The Maltese government’s record on maritime safety has reached a devastating new low, with the authorities responding to fewer than 1% of distress calls in the first half of 2025.
According to a Christmas Eve statement from the Malta Migration Archive, the current Labour administration has effectively abandoned its search and rescue (SAR) duties, opting instead for a policy of “wanton abdication.”
The updated figures document 242 distress cases involving more than 10,000 people, men, women and children, between January and June 2025. Maltese authorities responded to only two of these cases, representing what the Archive describes as a “wanton abdication of Malta’s duty to respond to people in distress in its SAR zone.”
The data reveals an alarming escalation in illegal pushbacks coordinated with Libyan forces. Malta allowed the so-called Libyan Coast Guard into its SAR zone at least 16 times during the first six months of 2025, comprising 6.65 of all cases.
This represents more than double the number of pushbacks recorded in the first half of 2024 and eight times the number documented in 2023.
These 16 forced returns involved approximately 800 people sent back to what the Archive terms “unimaginable horrors” in Libya, where migrants and refugees face systematic violence including unlawful killings, torture, arbitrary detention, rape and other forms of sexual and gender-based violence, slavery and forced labour.
The Archive highlighted a particularly egregious case from 4th February 2025, when Alarm Phone received a distress call about 43 people only 32 nautical miles south of Malta. After losing contact with the boat, Alarm Phone attempted for two days to obtain information from Malta’s Rescue Coordination Centre but received no response.
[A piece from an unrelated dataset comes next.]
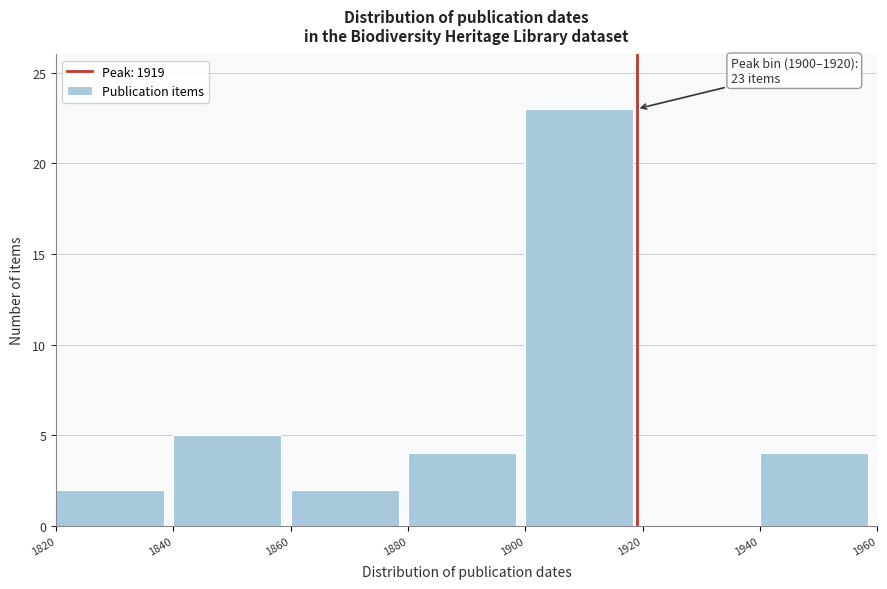

Over which range of the x-axis is the bar tallest?

1900 to 1920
On 6 February, confirmation arrived that all 43 people had been intercepted by the so-called Libyan Coast Guard within Maltese waters and forcibly returned to a prison in Zuwara, Libya.
“Forced pushbacks to Libya from so far within Malta’s search and rescue zone are unprecedented and an alarming escalation of Malta’s unconscionable practices at sea,” the archive said.
The figures mark a deterioration even from the Archive’s initial dataset covering 2020 to 2024. When the Archive launched in June 2025, it revealed that Malta had rescued only 2 to 3 per cent of nearly 80,000 people in distress within its SAR zone over that five-year period, with Armed Forces Malta rescues plummeting by 90% whilst Libyan militia interceptions surged by 230%.
The latest data suggests this trend has accelerated dramatically. “For the authorities in Malta, avoiding and delaying rescue has become normal practice,” the Malta Migration Archive noted. “They have also refused to coordinate rescue with NGO and merchant vessels. These refusals are deadly: more people suffer and die at sea because of the Malta government’s actions and inactions.”
According to the International Organisation for Migration, more than 580 people died in the Central Mediterranean during the first half of 2025 alone. By year’s end, that figure had reached at least 1,190 deaths or disappearances.
The Archive emphasised that pushbacks to Libya are illegal under international law, with Malta’s responsibility to assist people in distress and ensure disembarkation at a place of safety being “incontrovertible.” The June 2025 discovery of mass graves in Libya further highlighted the grave human rights violations awaiting those forcibly returned.
Developed collaboratively by Maltese civil society groups including Aditus, Moviment Graffitti and the Coalition for the El Hiblu 3, alongside international organisations such as Alarm Phone and Sea-Watch, the Archive draws its data from the Civil Maritime Rescue Coordination Centre SARchive and the wider Civil Fleet.
The new 2025 data comes amid mounting evidence of Malta’s systematic non-assistance policy. The Archive provides six detailed case studies for the first quarter of 2025 to illustrate what it describes as “the realities of distress and pushbacks at sea.”
Malta’s controversial maritime coordination agreement with Libya, announced in 2020 and extended for three years in July 2024, remains shrouded in secrecy despite Prime Minister Robert Abela’s claims that it has “meant saving the lives of thousands of people.”
The Malta Migration Archive is publicly accessible at maltamigrationarchive.org.